• **PROBLEM TO SOLVE**
What is needed is an exact copy of every entry below, with the pictures left out.
^^^^^^^^
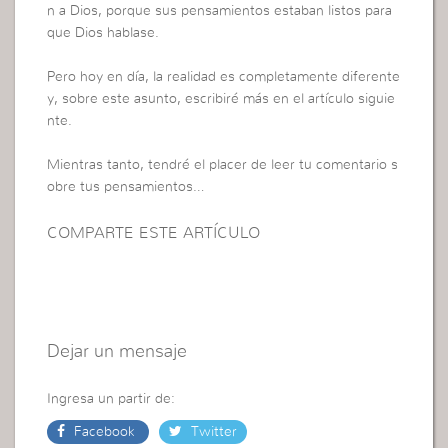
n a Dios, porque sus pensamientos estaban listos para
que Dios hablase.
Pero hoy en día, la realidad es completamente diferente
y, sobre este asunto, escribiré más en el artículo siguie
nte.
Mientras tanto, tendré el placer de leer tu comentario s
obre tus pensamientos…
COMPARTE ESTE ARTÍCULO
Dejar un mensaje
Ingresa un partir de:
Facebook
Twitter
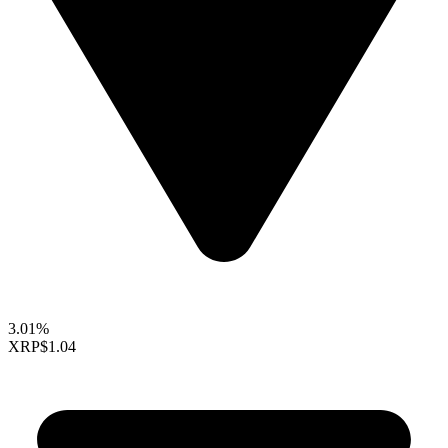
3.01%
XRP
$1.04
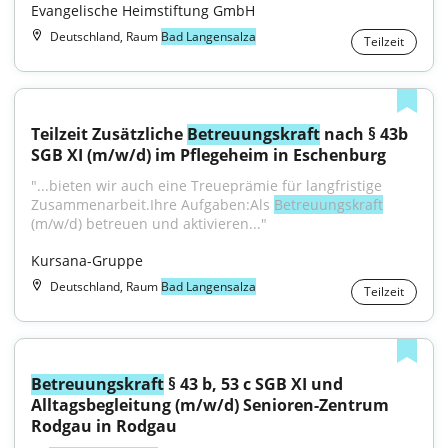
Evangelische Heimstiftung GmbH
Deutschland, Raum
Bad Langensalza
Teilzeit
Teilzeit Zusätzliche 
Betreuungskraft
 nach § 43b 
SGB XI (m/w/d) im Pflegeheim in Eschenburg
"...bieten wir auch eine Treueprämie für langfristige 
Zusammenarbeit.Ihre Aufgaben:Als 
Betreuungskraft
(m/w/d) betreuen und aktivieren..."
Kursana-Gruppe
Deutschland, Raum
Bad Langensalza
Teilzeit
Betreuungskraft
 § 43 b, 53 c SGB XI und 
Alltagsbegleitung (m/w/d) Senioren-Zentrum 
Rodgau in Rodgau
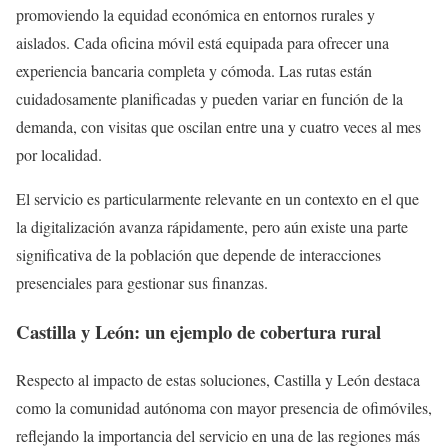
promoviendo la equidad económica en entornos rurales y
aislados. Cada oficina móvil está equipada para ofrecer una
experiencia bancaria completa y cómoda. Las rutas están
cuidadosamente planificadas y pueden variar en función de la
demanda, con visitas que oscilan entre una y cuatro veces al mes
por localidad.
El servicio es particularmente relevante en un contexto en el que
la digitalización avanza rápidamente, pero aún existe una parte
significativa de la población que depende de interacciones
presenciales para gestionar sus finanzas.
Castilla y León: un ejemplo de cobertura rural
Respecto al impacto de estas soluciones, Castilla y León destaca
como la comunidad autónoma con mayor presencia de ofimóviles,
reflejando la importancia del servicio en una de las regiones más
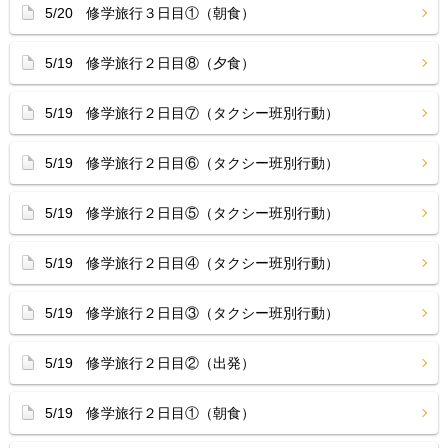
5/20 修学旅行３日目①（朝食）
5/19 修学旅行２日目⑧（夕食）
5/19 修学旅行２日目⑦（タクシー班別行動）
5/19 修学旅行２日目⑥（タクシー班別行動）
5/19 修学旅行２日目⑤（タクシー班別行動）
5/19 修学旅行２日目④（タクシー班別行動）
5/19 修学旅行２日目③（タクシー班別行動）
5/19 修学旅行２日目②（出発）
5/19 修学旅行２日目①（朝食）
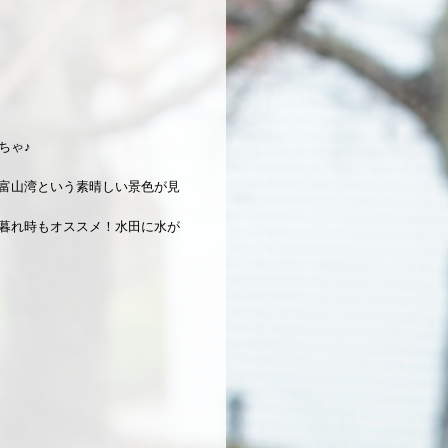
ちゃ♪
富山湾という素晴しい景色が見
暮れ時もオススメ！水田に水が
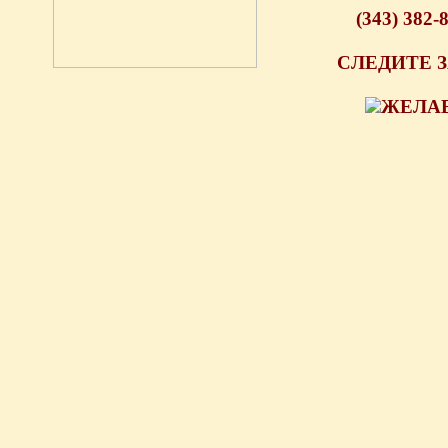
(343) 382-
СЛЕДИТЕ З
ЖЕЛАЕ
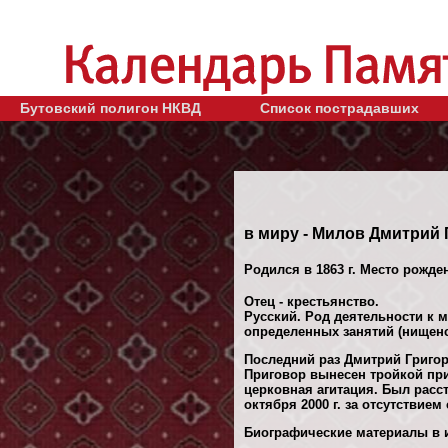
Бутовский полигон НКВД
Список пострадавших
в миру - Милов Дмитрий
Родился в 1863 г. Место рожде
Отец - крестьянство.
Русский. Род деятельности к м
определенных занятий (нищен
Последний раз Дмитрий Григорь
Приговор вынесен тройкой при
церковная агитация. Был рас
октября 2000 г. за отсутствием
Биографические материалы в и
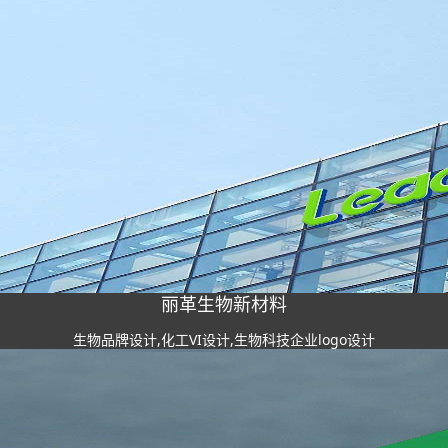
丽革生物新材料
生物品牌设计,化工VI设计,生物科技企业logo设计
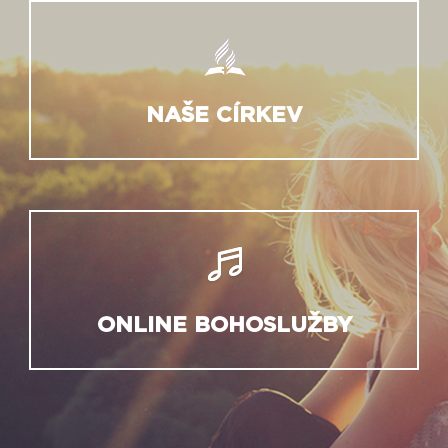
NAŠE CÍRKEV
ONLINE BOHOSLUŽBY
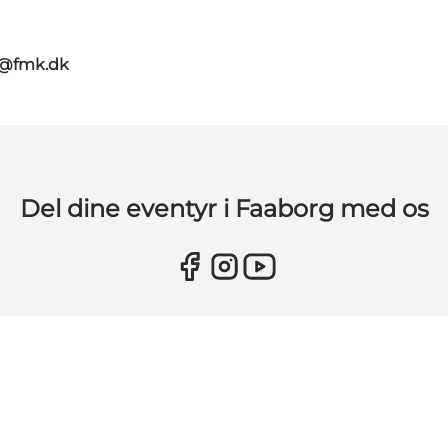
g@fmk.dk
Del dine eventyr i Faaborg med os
^^^^^^^^
• **SOLUTION TO THE PROBLEM**
n a Dios, porque sus pensamientos estaban listos para
que Dios hablase.
Pero hoy en día, la realidad es completamente diferente
y, sobre este asunto, escribiré más en el artículo siguie
nte.
Mientras tanto, tendré el placer de leer tu comentario s
obre tus pensamientos…
COMPARTE ESTE ARTÍCULO
Dejar un mensaje
Ingresa un partir de:
Facebook
Twitter
3.01%
XRP
$1.04
Evangelische Heimstiftung GmbH
Deutschland, Raum
Bad Langensalza
Teilzeit
Teilzeit Zusätzliche 
Betreuungskraft
 nach § 43b 
SGB XI (m/w/d) im Pflegeheim in Eschenburg
"...bieten wir auch eine Treueprämie für langfristige 
Zusammenarbeit.Ihre Aufgaben:Als 
Betreuungskraft
(m/w/d) betreuen und aktivieren..."
Kursana-Gruppe
Deutschland, Raum
Bad Langensalza
Teilzeit
Betreuungskraft
 § 43 b, 53 c SGB XI und 
Alltagsbegleitung (m/w/d) Senioren-Zentrum 
Rodgau in Rodgau
promoviendo la equidad económica en entornos rurales y
aislados. Cada oficina móvil está equipada para ofrecer una
experiencia bancaria completa y cómoda. Las rutas están
cuidadosamente planificadas y pueden variar en función de la
demanda, con visitas que oscilan entre una y cuatro veces al mes
por localidad.
El servicio es particularmente relevante en un contexto en el que
la digitalización avanza rápidamente, pero aún existe una parte
significativa de la población que depende de interacciones
presenciales para gestionar sus finanzas.
Castilla y León: un ejemplo de cobertura rural
Respecto al impacto de estas soluciones, Castilla y León destaca
como la comunidad autónoma con mayor presencia de ofimóviles,
reflejando la importancia del servicio en una de las regiones más
5/20 修学旅行３日目①（朝食）
5/19 修学旅行２日目⑧（夕食）
5/19 修学旅行２日目⑦（タクシー班別行動）
5/19 修学旅行２日目⑥（タクシー班別行動）
5/19 修学旅行２日目⑤（タクシー班別行動）
5/19 修学旅行２日目④（タクシー班別行動）
5/19 修学旅行２日目③（タクシー班別行動）
5/19 修学旅行２日目②（出発）
5/19 修学旅行２日目①（朝食）
ちゃ♪
富山湾という素晴しい景色が見
暮れ時もオススメ！水田に水が
(343) 382-
СЛЕДИТЕ З
ЖЕЛАЕ
Бутовский полигон НКВД
Список пострадавших
в миру - Милов Дмитрий
Родился в 1863 г. Место рожде
Отец - крестьянство.
Русский. Род деятельности к м
определенных занятий (нищен
Последний раз Дмитрий Григорь
Приговор вынесен тройкой при
церковная агитация. Был рас
октября 2000 г. за отсутствием
Биографические материалы в и
丽革生物新材料
生物品牌设计,化工VI设计,生物科技企业logo设计
NAŠE CÍRKEV
ONLINE BOHOSLUŽBY
g@fmk.dk
Del dine eventyr i Faaborg med os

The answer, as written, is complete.